1. Renate Neubauer, Hazir Mehmeti: Das Projekt «Ateliers» der Europä- ischen Volksschule Goldschlagstrasse in Wien

Renate Neubauer stammt aus Österreich. Sie lebt seit 40 Jahren in Wien, wo sie seit 21 Jahren als Lehrerin tätig ist.

Hazir Mehmeti stammt aus Kosovo/Kosova. Er lebt seit 17 Jahren in Wien, wo er seit 1999 an verschiedenen Schulen als Lehrer des albanischen HSU arbeitet.

Unsere Schule liegt im fünfzehnten Wiener Bezirk. Wer Wien ein wenig kennt, weiß, dass der Gürtel die inneren (teureren) Bezirke von den äußeren, (etwas) günstigeren Wohngegenden trennt. Viele Migrant/innen nutzten die (schon lange nicht mehr bewilligten) Substandard-Wohnungen am Gürtel, wo das Wohnen vieler Personen auf engstem Raum die Miete bezahlbar macht. Unser Einzugsgebiet war daher immer vielsprachig. Um unseren Schulstandort attraktiv zu gestalten und eine Ghettobildung zu vermeiden, brauchten wir ein attraktives Angebot. So entstand das Konzept der «Europäischen Volksschule»: Ein English-Native-Speaker unterrichtet in den Klassen 3–5 Mal in der Woche Englisch als Arbeitssprache. Das Konzept bewährte sich. Englisch in der Volksschule hat interessierte Eltern aller Sprachen und sozialen Schichten gelockt und für eine Durchmischung gesorgt. Nach dem Wechsel der Leitung vor neun Jahren wurde unter der Führung der neuen Direktorin ein Schulentwicklungsteam gebildet. Dieses machte sich zur Aufgabe, nicht nur Englisch, sondern auch die vielen Muttersprachen unserer Schüler/innen in den Fokus der Aufmerksamkeit zu rücken und die bestehenden Ressourcen besser zu nutzen.

In vielen Stunden entwickelte das Team zusammen mit den Kolleg/innen des muttersprachlichen Unterrichts den Plan von Sprachen-Ateliers, um allen Sprachen den gleichen Stellenwert zukommen zu lassen.

Nun war die Überlegung, was notwendig wäre, um die prestigeärmeren Migrationssprachen an das Image des Englischen heranzuführen. Zuerst müssten die Muttersprachen-Lehrer/innen allen Schülern bekannt sein. Daher stellen sich diese jedes Jahr den neuen Atelierklassen (2. Klassen) vor und präsentieren ihre Heimat, ein bisschen Kulturelles, machen Lust darauf, mehr zu erfahren. In diese Ateliers sind Kinder eingeladen, die nicht diese Sprache als Muttersprache haben.

Es geht also darum, Sprachen, die Mitschüler/innen sprechen, als Fremdsprache kennenzulernen, um damit der fremden Sprache das Fremde zu nehmen.

------------------------------------------------------------------------

Aufgaben:
a - Schreiben Sie aus dem Text über das Projekt «Ateliers» die Passage ab, die mit „In vielen Stunden“ beginnt und mit „zukommen zu lassen.“ endet.
b - Übersetzen Sie den Satz „Unsere Schule liegt im fünfzehnten Wiener Bezirk.“ aus dem Text über das Projekt «Ateliers» ins Englische.
c - Seit welchem Jahr arbeitet Hazir Mehmeti laut dem Text über das Projekt «Ateliers» in Wien als Lehrer des albanischen HSU?

Quellenmaterial:
------------------------------------------------------------------------

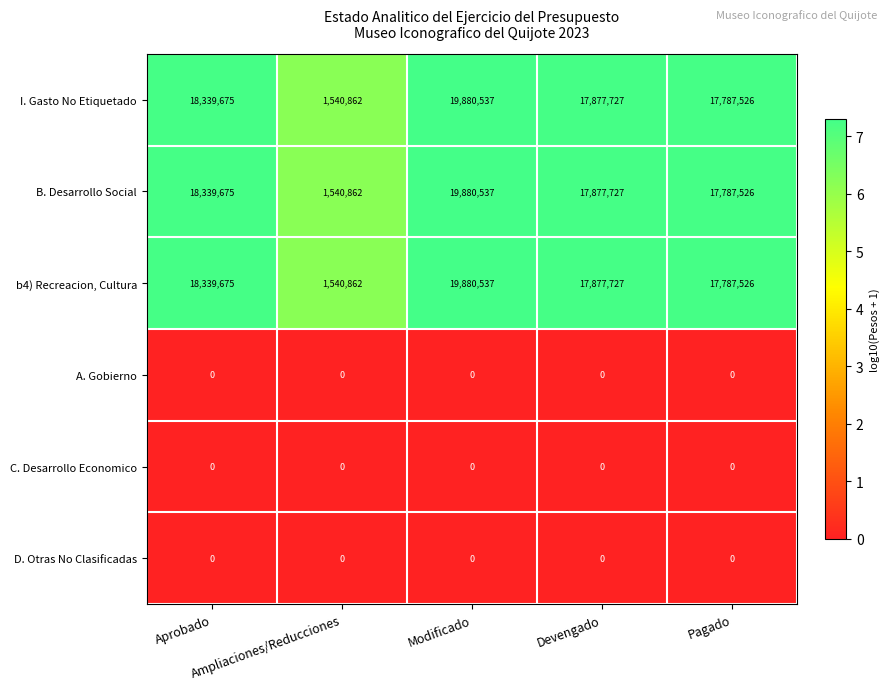

What is the sum of all b4) Recreacion, Cultura values?

75426327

------------------------------------------------------------------------

Lösungen nach Reihenfolge:
a -
In vielen Stunden entwickelte das Team zusammen mit den Kolleg/innen des muttersprachlichen Unterrichts den Plan von Sprachen-Ateliers, um allen Sprachen den gleichen Stellenwert zukommen zu lassen.

b - Our school is located in Vienna's fifteenth district.

c - Seit 1999.